• [To do] Will you copy out, word for word, the text of the records from the line with "Römische Zahlen" through the end of the records, leaving out the pictures?

• [Record extracts]
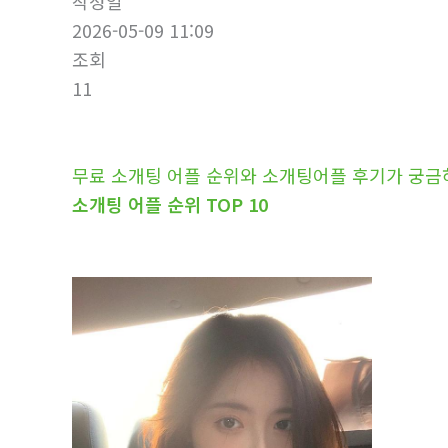
작성일
2026-05-09 11:09
조회
11
무료 소개팅 어플 순위와 소개팅어플 후기가 궁금
소개팅 어플 순위 TOP 10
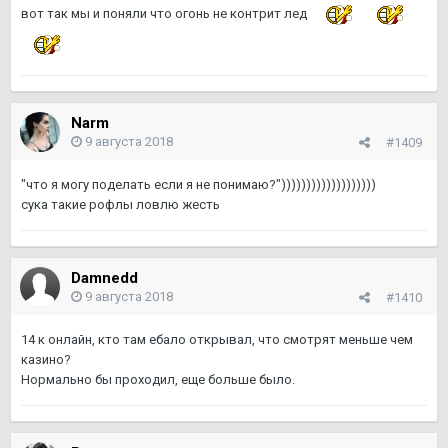
вот так мы и поняли что огонь не контрит лед
Narm
9 августа 2018
#1409
"что я могу поделать если я не понимаю?")))))))))))))))))))
сука такие рофлы ловлю жесть
Damnedd
9 августа 2018
#1410
14 к онлайн, кто там ебало открывал, что смотрят меньше чем
казино?
Нормально бы проходил, еще больше было.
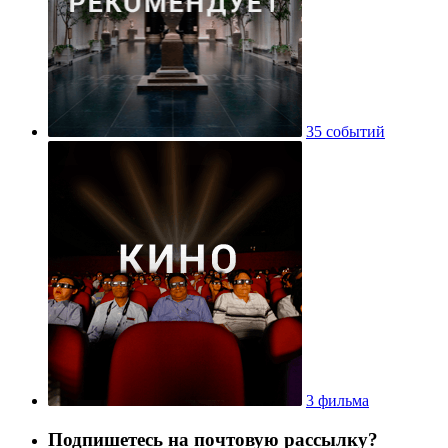
35 событий
3 фильма
Подпишетесь на почтовую рассылку?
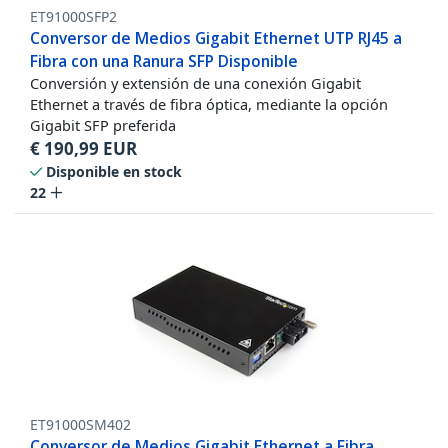
ET91000SFP2
Conversor de Medios Gigabit Ethernet UTP RJ45 a
Fibra con una Ranura SFP Disponible
Conversión y extensión de una conexión Gigabit
Ethernet a través de fibra óptica, mediante la opción
Gigabit SFP preferida
€
190,99
EUR
Disponible en stock
22
ET91000SM402
Conversor de Medios Gigabit Ethernet a Fibra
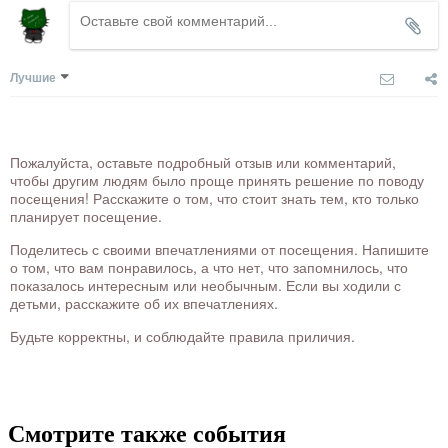
Лучшие
Пожалуйста, оставьте подробный отзыв или комментарий,
чтобы другим людям было проще принять решение по поводу
посещения! Расскажите о том, что стоит знать тем, кто только
планирует посещение.
Поделитесь с своими впечатлениями от посещения. Напишите
о том, что вам понравилось, а что нет, что запомнилось, что
показалось интересным или необычным. Если вы ходили с
детьми, расскажите об их впечатлениях.
Будьте корректны, и соблюдайте правила приличия.
Смотрите также события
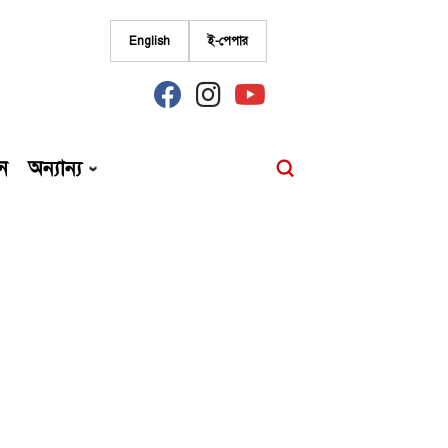
English
ই-পেপার
fab
fab
fab
fa-
fa-
fa-
facebook
instagram
youtube
ন
অন্যান্য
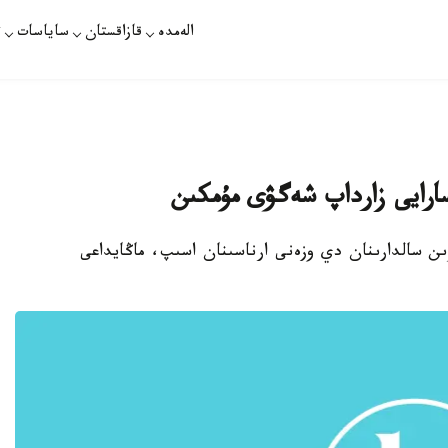
الەمدە
قازاقستان
ساياسات
ت
سارايى زارداپ شەگۋى مۇمكىن
اۋىن سالدارىنان دي وزەنى ارناسىنان اسىپ، ماڭايداعى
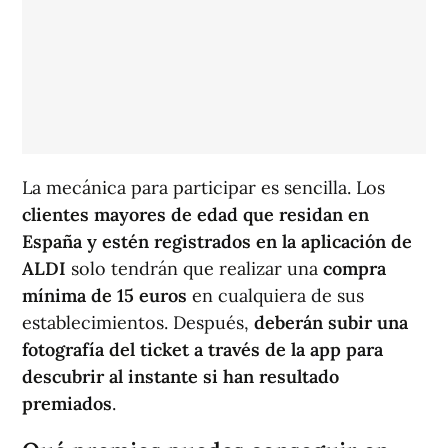
La mecánica para participar es sencilla. Los
clientes mayores de edad que residan en
España y estén registrados en la aplicación de
ALDI
solo tendrán que realizar una
compra
mínima de 15 euros
en cualquiera de sus
establecimientos. Después,
deberán subir una
fotografía del ticket a través de la app para
descubrir al instante si han resultado
premiados
.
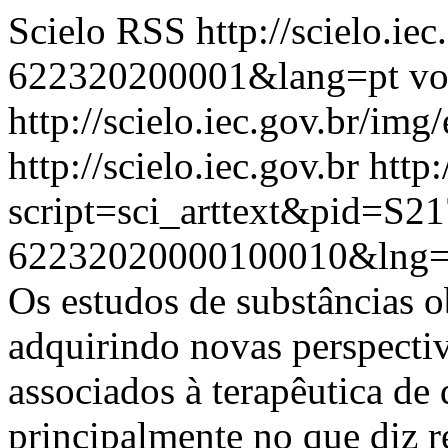
Scielo RSS
http://scielo.ie
622320200001&lang=pt
vo
http://scielo.iec.gov.br/img
http://scielo.iec.gov.br
http:
script=sci_arttext&pid=S21
62232020000100010&lng=
Os estudos de substâncias o
adquirindo novas perspecti
associados à terapêutica de 
principalmente no que diz re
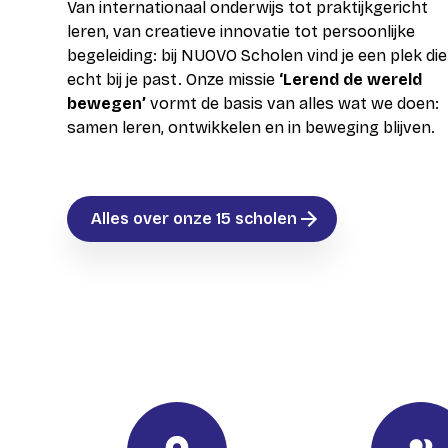
Van internationaal onderwijs tot praktijkgericht
VOLT!
leren, van creatieve innovatie tot persoonlijke
begeleiding: bij NUOVO Scholen vind je een plek die
X11
echt bij je past. Onze missie
‘Lerend de wereld
bewegen’
vormt de basis van alles wat we doen:
samen leren, ontwikkelen en in beweging blijven.
Alles over onze 15 scholen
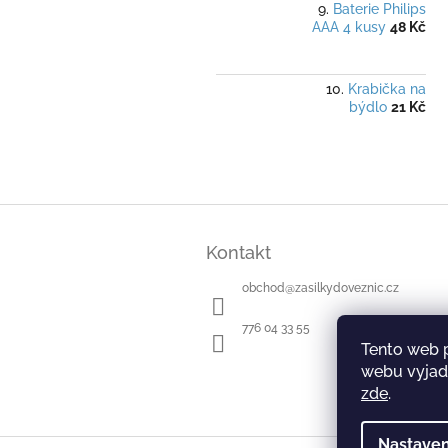
Baterie Philips
AAA 4 kusy
48 Kč
Krabička na
býdlo
21 Kč
Z
á
Kontakt
p
a
obchod
@
zasilkydoveznic.cz
t
í
776 04 33 55
Tento web 
webu vyjadř
zde
.
Nastaven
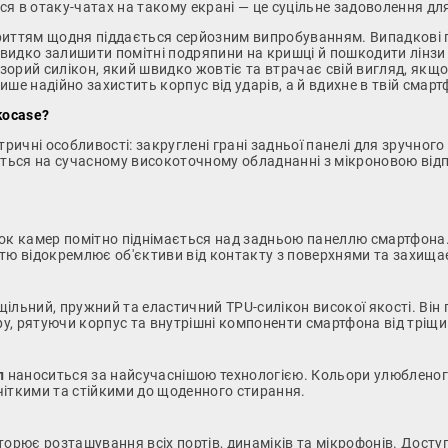
тися в отаку-чатах на такому екрані — це суцільне задоволення 
риттям щодня піддається серйозним випробуванням. Випадкові п
идко залишити помітні подряпини на кришці й пошкодити лінзи к
зорий силікон, який швидко жовтіє та втрачає свій вигляд, як
ше надійно захистить корпус від ударів, а й вдихне в твій смарт
kocase?
тричні особливості: закруглені грані задньої панелі для зручно
ься на сучасному високоточному обладнанні з мікроновою відпов
к камер помітно піднімається над задньою панеллю смартфона.
ю відокремлює об'єктиви від контакту з поверхнями та захищає 
ільний, пружний та еластичний TPU-силікон високої якості. Він
ру, рятуючи корпус та внутрішні компоненти смартфона від тріщ
л
наноситься за найсучаснішою технологією. Кольори улюбленог
 чіткими та стійкими до щоденного стирання.
орює розташування всіх портів, динаміків та мікрофонів. Доступ 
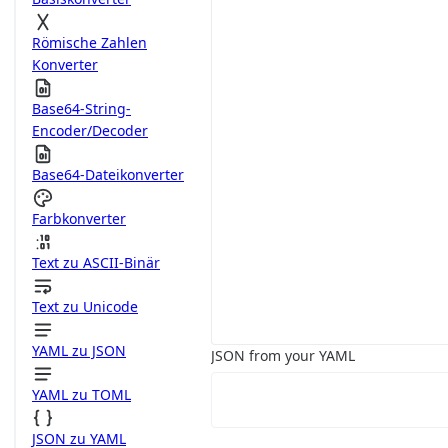
Römische Zahlen
Konverter
Base64-String-
Encoder/Decoder
Base64-Dateikonverter
Farbkonverter
Text zu ASCII-Binär
Text zu Unicode
YAML zu JSON
JSON from your YAML
YAML zu TOML
JSON zu YAML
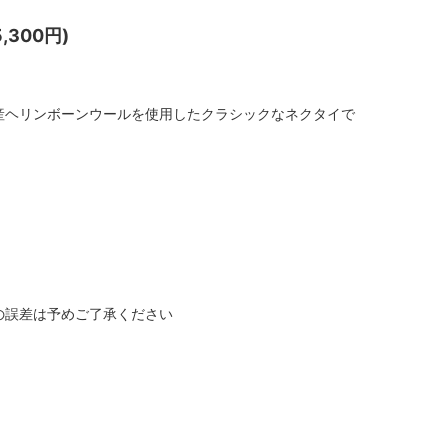
,300円)
 の英国産ヘリンボーンウールを使用したクラシックなネクタイで
の誤差は予めご了承ください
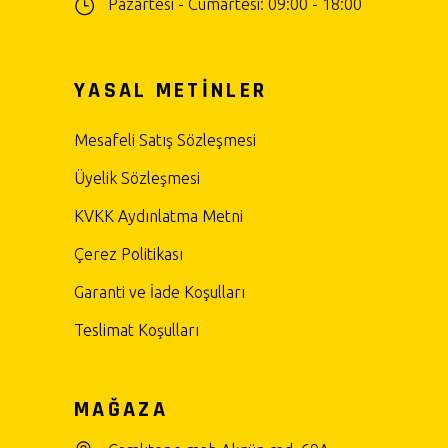
Pazartesi - Cumartesi: 09:00 - 18:00
YASAL METİNLER
Mesafeli Satış Sözleşmesi
Üyelik Sözleşmesi
KVKK Aydınlatma Metni
Çerez Politikası
Garanti ve İade Koşulları
Teslimat Koşulları
MAĞAZA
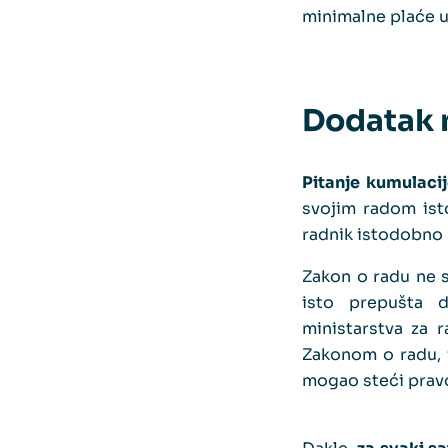
minimalne plaće u
Dodatak 
Pitanje kumulaci
svojim radom ist
radnik istodobno 
Zakon o radu ne 
isto prepušta d
ministarstva za 
Zakonom o radu, i
mogao steći prav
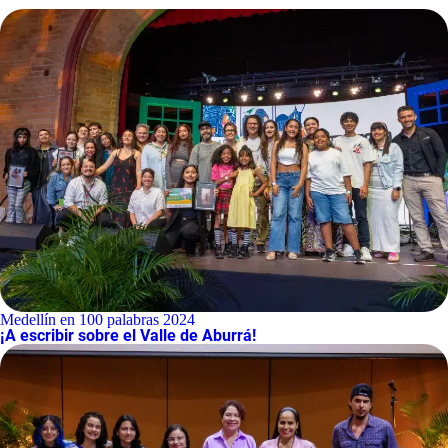
Medellín en 100 palabras 2024
¡A escribir sobre el Valle de Aburrá!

• [Answer]
Römische Zahlen
Konverter
Base64-String-
Encoder/Decoder
Base64-Dateikonverter
Farbkonverter
Text zu ASCII-Binär
Text zu Unicode
YAML zu JSON
JSON from your YAML
YAML zu TOML
JSON zu YAML
,300円)
 の英国産ヘリンボーンウールを使用したクラシックなネクタイで
の誤差は予めご了承ください
Pazartesi - Cumartesi: 09:00 - 18:00
YASAL METİNLER
Mesafeli Satış Sözleşmesi
Üyelik Sözleşmesi
KVKK Aydınlatma Metni
Çerez Politikası
Garanti ve İade Koşulları
Teslimat Koşulları
MAĞAZA
minimalne plaće u
Dodatak 
Pitanje kumulaci
svojim radom ist
radnik istodobno 
Zakon o radu ne 
isto prepušta d
ministarstva za 
Zakonom o radu, i
mogao steći prav
Medellín en 100 palabras 2024
¡A escribir sobre el Valle de Aburrá!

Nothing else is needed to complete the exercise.